Vi confesserò che sono particolarmente orgoglioso di aver previsto già a maggio questa eventualità.
Proviamo perciò a fare dei confronti numerici, e vediamo poi quelli, come dire?, etici.
Il vechio piano sarebbe costato 6,4 miliardi, cui aggiungere i 3,44 miliardi già bruciati da Atlante. Totale 9,84 miliardi….[sociallocker].[/sociallocker]
Il nuovo piano prevede l’azzeramento di 3,7 miliardi di patrimonio (al massimo di 4,84 miliardi se tutto andasse riversato nella bad bank per ricapitalizzarla); aggiungiamoci 200/300 milioni di fondo esuberi e 1,8 miliardi di nuove garanzie pubbliche per la badbank. A queste somme va poi aggiunto il fabbisogno di capotale che Intesa affromterebbe per acquisire una trentina almeno di miliardi di crediti in più e rispettare il requisito CET1 del 12,5%, e sono altri 2,5 miliardi.
(Tanto per essre precisi, Intesa potrebbe evitare questa ricapotalizzazione che Messina ha sempre rigettato come idea, semplicemente non distribuendo dividendi nel 2017. Siceramente non so quale delle due idee sia meglio nella testa dell’amministratore romano trapiantato fra Milano e Torino).
Insomma, il totale dei costi della nuova operazione sono 8,3 miliardi. Ma quello che è buono, almeno secondo i parametri della DgComp, è il ridotto intervento statale a soli 1,8 miliardi contro i 3,45 precedenti. Intervento per altro neppure necessario del tutto o in parte.
Sì, sì, lo so, poi ci sarebbe anche da contare i costi che affronterà la nuovissima IntesaSanpaoloVeneto per amalgamare in una unica realtà le reti acquisite, deducendo i guadagni della vendita di alcuni assets non necessari come la bancassurance per esempio.

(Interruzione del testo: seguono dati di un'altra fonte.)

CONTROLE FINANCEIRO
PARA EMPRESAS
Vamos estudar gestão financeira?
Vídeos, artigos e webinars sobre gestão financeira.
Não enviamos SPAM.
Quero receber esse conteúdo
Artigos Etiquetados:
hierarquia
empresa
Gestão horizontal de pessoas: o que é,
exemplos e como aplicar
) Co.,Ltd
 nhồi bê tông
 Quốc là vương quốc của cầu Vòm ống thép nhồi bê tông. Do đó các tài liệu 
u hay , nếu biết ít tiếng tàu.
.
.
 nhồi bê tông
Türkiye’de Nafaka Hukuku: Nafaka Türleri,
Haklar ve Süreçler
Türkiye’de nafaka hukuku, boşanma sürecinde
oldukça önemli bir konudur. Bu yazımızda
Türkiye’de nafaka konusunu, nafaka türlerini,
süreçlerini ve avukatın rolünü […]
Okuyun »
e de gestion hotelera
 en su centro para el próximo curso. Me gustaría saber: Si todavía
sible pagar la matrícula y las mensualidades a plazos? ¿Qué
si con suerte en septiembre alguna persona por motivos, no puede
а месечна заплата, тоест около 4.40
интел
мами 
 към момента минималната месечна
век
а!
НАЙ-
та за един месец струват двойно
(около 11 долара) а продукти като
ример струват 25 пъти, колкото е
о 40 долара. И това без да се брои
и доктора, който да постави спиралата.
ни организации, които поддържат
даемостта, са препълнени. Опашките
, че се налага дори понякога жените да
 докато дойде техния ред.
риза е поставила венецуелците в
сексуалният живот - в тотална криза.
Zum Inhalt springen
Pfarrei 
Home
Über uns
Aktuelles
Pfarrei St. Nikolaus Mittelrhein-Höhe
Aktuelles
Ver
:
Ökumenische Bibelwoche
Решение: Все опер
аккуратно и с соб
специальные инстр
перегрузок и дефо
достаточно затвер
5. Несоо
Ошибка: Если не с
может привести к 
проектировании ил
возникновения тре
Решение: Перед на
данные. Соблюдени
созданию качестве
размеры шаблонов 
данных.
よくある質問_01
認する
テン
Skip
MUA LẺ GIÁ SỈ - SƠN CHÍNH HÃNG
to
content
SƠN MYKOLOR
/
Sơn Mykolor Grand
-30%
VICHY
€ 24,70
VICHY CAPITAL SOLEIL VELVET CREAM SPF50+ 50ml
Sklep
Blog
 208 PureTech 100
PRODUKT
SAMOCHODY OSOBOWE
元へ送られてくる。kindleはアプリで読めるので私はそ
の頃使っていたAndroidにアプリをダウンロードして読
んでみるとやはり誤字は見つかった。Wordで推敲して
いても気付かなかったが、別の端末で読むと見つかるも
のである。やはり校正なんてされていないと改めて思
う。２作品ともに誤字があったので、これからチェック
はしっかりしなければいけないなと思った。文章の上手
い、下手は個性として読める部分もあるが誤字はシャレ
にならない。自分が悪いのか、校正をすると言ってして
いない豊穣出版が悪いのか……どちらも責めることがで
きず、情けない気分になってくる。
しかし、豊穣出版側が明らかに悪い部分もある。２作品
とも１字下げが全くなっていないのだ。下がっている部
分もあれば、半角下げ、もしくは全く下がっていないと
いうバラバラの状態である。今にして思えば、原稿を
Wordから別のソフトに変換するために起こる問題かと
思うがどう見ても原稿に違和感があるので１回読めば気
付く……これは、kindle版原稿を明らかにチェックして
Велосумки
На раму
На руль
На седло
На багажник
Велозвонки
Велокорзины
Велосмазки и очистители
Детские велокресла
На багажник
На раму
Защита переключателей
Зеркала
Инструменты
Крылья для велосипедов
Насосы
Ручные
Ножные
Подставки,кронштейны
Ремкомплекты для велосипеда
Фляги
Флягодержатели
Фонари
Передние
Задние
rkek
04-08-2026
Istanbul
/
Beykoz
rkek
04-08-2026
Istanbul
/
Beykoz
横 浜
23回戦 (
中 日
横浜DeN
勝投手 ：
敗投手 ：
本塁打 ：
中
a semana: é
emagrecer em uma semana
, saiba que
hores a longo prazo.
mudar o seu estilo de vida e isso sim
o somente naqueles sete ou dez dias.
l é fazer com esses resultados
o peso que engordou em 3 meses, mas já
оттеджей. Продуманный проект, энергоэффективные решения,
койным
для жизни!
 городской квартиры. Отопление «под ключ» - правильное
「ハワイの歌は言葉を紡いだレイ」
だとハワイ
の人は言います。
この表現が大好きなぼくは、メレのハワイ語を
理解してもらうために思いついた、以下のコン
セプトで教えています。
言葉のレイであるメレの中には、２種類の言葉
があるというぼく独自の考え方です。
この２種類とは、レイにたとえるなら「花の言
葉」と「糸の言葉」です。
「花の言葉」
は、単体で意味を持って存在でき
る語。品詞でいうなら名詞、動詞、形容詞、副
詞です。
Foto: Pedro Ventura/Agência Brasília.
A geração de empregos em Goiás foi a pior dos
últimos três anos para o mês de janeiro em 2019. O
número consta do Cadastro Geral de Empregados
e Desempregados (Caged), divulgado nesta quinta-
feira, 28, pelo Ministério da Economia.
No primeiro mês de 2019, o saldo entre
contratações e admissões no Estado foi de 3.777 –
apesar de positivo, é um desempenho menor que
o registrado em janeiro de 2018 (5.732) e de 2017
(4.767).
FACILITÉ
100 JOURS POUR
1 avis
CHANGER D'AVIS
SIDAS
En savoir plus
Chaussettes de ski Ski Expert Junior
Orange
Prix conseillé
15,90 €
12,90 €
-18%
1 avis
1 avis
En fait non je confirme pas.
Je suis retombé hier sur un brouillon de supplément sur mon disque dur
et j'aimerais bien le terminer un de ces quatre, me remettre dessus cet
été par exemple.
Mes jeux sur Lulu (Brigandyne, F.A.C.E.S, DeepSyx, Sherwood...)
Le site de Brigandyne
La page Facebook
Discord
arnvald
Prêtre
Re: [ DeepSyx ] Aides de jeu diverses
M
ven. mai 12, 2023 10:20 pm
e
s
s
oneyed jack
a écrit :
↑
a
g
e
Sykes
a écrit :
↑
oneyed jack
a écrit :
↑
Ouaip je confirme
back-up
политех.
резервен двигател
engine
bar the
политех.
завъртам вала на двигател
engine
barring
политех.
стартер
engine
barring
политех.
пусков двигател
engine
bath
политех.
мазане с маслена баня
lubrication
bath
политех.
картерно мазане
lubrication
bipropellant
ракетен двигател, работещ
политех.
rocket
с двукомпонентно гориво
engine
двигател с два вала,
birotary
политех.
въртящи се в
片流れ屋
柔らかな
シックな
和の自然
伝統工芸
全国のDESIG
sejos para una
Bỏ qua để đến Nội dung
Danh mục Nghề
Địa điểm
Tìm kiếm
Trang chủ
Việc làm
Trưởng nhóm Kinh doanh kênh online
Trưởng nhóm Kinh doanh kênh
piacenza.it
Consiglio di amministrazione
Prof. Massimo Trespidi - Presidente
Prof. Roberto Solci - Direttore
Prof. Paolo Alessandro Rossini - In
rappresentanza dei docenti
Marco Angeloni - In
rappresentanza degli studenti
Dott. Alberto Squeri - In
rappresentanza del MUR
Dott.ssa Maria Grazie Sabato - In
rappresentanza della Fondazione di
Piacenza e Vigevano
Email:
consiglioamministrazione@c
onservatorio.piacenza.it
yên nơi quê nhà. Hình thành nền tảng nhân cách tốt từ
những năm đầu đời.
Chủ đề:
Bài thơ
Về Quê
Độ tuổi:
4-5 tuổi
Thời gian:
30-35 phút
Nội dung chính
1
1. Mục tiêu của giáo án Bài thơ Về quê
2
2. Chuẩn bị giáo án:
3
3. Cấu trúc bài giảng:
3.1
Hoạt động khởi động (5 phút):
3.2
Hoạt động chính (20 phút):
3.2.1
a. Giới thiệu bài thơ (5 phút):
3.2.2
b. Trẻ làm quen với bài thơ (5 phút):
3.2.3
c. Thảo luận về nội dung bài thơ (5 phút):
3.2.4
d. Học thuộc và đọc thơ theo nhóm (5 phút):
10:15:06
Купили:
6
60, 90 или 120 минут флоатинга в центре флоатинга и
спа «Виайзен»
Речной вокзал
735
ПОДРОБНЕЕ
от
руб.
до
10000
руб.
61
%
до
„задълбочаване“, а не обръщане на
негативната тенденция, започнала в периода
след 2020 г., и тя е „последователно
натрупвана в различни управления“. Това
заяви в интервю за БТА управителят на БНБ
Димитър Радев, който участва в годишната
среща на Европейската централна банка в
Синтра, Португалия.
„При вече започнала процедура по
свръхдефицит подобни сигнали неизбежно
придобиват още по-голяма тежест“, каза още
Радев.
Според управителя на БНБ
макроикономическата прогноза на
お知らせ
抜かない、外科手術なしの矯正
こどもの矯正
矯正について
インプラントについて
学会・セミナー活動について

Ma bisogna essere dentro agli uffici dove si puote ciò che si vuole per saperlo.
Eticamente, diciamo che ci resta solo di raccogliere cocci: un anno buttato via, miliardi bruciati (più di tre) e la fiducia e il brand di due isitituti distrutto dalle lungaggini burocratiche nella vana ricerca di soluzioni fantasiose.
Ho l’impressione che la vicenda si sia conclusa come una profezia auto avveratasi.
Inoltre tanto daffarsi non salverà nè gli azionisti nè gli obbligazionisti subordinati, con buona pace dei poveracci vittime dei ‘finanziamenti baciati’, che potranno però chiedere il rimborso all’apposito Fondo già attivato per i danneggiati da Etruria&Co, così facendo ulteriormente aumentare i costi a carico della fiscalità pubblica.
Ma ho l’impressione che la fattibilità dell’operazione, la sua quadra e la sua celerità farà improvvisamente diventare lepre la lenta tartaruga europea.
(PS: prima che qualcuno pensi male, lungi da me voler dire che gli azionisti e obbligazionisti danneggiati non debbano giustamente chedere i risarcimenti dovuti. Mi limito a fare conti e evidenziare costi.)